I also have to begin to recognize the reality that the racism of America has in fact been perpetrated primarily on those whom we call "people of color," i.e. those whose skin color is dark: reddish through various shades of brown to nearly black, and these people, victims of the sin of American racism, have tended to use the color of their skin as an organizing principle. Hence, for example, DRUUM. It is incumbent on me to respect this. In reaction to oppression based so often on skin color, people organize to take pride in skin color. This seems entirely appropriate, but it must not blind me to the fact that skin color does not exhaust racism.

Those steps to recovery aren't all that difficult. A far more difficult one has to do with the levels of privilege that I have as a result of being European American. As I see it there are three kinds of privilege. There are those privileges that are appropriate and acceptable, i. e. the privileges that adults enjoy that children don't, like driving. There are those privileges that some enjoy but none should have, i.e. the ability of the powerful and influential to get away with certain crimes. Clearly these privileges should be eradicated. And then there are those privileges that only some enjoy but which should be the province of all, i.e. the ability to move freely through any neighborhood in America and not be subject to arrest. These must be extended to all.

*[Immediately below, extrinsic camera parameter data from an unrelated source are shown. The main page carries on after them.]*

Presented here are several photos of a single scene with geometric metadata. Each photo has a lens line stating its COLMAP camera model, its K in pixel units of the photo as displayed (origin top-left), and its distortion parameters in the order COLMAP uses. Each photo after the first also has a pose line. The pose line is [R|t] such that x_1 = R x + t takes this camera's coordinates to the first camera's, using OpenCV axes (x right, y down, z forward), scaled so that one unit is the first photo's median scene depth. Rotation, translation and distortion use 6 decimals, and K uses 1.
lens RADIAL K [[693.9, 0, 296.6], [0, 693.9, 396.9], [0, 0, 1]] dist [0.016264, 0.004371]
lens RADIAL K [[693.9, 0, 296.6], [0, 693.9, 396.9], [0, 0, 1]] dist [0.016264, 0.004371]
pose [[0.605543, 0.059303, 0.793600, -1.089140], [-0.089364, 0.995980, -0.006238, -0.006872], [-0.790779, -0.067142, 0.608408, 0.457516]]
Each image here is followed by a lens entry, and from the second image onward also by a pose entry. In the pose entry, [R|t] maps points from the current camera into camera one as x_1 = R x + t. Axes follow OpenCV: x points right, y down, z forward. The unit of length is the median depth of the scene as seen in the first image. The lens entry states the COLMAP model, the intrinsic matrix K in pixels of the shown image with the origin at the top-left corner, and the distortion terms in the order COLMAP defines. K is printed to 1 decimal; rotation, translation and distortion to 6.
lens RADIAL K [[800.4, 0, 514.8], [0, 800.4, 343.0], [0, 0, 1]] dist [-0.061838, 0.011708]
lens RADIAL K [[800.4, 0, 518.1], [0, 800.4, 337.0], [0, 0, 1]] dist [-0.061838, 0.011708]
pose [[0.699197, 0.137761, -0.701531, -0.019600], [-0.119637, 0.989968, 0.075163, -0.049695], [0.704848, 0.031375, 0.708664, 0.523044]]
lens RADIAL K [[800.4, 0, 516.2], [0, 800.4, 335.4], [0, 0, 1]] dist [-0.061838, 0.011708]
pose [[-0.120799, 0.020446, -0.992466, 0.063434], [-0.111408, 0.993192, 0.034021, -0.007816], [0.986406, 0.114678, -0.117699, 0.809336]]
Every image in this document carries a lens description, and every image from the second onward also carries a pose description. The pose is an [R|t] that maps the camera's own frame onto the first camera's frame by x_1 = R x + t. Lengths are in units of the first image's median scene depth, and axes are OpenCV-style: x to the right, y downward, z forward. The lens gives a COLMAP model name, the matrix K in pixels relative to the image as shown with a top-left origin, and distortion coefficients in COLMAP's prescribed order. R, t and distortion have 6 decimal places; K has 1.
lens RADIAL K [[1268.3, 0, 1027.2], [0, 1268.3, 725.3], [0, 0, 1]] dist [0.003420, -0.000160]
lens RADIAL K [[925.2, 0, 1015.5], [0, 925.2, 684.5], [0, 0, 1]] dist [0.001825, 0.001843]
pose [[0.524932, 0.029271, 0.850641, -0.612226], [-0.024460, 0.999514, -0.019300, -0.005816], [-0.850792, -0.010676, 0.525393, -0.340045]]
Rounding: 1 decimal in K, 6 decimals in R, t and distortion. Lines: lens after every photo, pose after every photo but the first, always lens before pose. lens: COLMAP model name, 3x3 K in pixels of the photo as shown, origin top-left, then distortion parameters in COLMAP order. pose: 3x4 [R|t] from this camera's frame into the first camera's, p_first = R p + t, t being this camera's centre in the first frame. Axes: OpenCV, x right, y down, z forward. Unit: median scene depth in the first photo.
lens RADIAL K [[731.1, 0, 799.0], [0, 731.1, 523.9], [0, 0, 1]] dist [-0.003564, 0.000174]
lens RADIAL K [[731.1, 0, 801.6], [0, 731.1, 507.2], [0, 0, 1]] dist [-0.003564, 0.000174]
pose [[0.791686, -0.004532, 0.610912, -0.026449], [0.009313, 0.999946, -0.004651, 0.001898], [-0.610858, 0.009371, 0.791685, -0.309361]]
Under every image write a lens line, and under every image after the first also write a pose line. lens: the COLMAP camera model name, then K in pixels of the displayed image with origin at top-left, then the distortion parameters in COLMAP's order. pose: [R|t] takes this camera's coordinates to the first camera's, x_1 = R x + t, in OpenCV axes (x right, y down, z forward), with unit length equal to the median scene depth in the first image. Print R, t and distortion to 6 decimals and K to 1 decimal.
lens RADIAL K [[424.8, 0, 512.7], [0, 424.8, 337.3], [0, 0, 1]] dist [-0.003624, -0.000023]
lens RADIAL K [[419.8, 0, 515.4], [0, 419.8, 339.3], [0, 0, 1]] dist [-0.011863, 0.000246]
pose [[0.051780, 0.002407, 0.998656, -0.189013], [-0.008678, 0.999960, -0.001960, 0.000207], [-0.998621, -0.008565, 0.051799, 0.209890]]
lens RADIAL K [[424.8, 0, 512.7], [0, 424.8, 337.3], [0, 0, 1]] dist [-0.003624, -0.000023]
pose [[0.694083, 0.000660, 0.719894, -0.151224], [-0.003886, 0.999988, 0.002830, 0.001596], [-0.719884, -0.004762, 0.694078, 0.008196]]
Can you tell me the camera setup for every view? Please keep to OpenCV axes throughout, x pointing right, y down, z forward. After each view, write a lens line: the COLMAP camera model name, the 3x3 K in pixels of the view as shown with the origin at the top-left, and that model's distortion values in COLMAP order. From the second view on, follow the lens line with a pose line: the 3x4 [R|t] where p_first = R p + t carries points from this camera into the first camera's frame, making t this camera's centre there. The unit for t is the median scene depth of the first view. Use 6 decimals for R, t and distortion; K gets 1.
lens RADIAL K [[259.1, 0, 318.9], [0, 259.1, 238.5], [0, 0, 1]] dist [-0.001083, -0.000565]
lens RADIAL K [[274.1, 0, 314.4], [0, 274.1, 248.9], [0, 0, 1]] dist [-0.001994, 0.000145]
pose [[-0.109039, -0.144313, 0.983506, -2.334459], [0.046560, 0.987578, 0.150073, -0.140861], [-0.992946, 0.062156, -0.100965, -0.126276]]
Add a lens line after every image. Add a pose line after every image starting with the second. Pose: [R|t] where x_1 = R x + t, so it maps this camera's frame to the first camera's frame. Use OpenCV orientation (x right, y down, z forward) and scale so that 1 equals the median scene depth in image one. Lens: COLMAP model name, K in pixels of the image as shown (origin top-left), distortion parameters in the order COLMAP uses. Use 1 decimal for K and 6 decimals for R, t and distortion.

"White privilege" falls into the later category. The question that I face is what to do with the reality that I enjoy this "white privilege." It is mine whether or not I want it. I can't give it away, sell it, deny it, or fail to exercise it. It is a matter of American culture, a legacy of the fact that America has perpetrated the sin of racism, and no one person acting alone can erase that legacy. So what do I do about it? These privileges should be extended to all, but how can we do that? What is my responsibility here? It is one thing to talk in grand terms about exercising those privilege in such a way that they are extended farther and farther. It is another thing entirely to understand specifically what that means for my behavior. This is one of my growing edges.

Another growing edge that is related to this has to do with responsibility. I may not be responsible for the sins of racism as practiced by my ancestors, but since I am the beneficiary of the those sins, am I not responsible to the continuing victims of the sin? Am I not responsible to act for atonement, for cultures and people becoming at one with each other? And how do I do that? What am I called upon to do, in specific terms. I do not know. I do not even know what atonement might mean, and this causes me considerable anguish.

Rebecca Walker ends her book with these two paragraphs:

My grandmother sat shiva as if my father had died when my parents married, and then twenty years later introduced me with her chest poked put to whoever would listen. She was stubborn, generous, and desperately lonely. What is left of that life lived? My memories, perhaps, the imprint she left on the being that is me that goes on after all this, the effects passed on nameless to my children and their children, biological or not.

It all comes to this. I stand with those who stand with me. I am tired of claiming for claiming's sake, hiding behind masks of culture, creed, religion. My blood is made from water and so it is bloodwater that I am made of, and so it is a constant empathic link with others which claims me, not only carefully drawn lines of relation. I exist somewhere between black and white, family and friend. I am flesh and blood, yes, but I am also ether.

It all comes to this, to overcoming the ravages of the sin of racism, to embracing the paradox that it has nothing to do with the color of skin and it has everything to do with color of skin. It all comes to this. It all comes down to overcoming.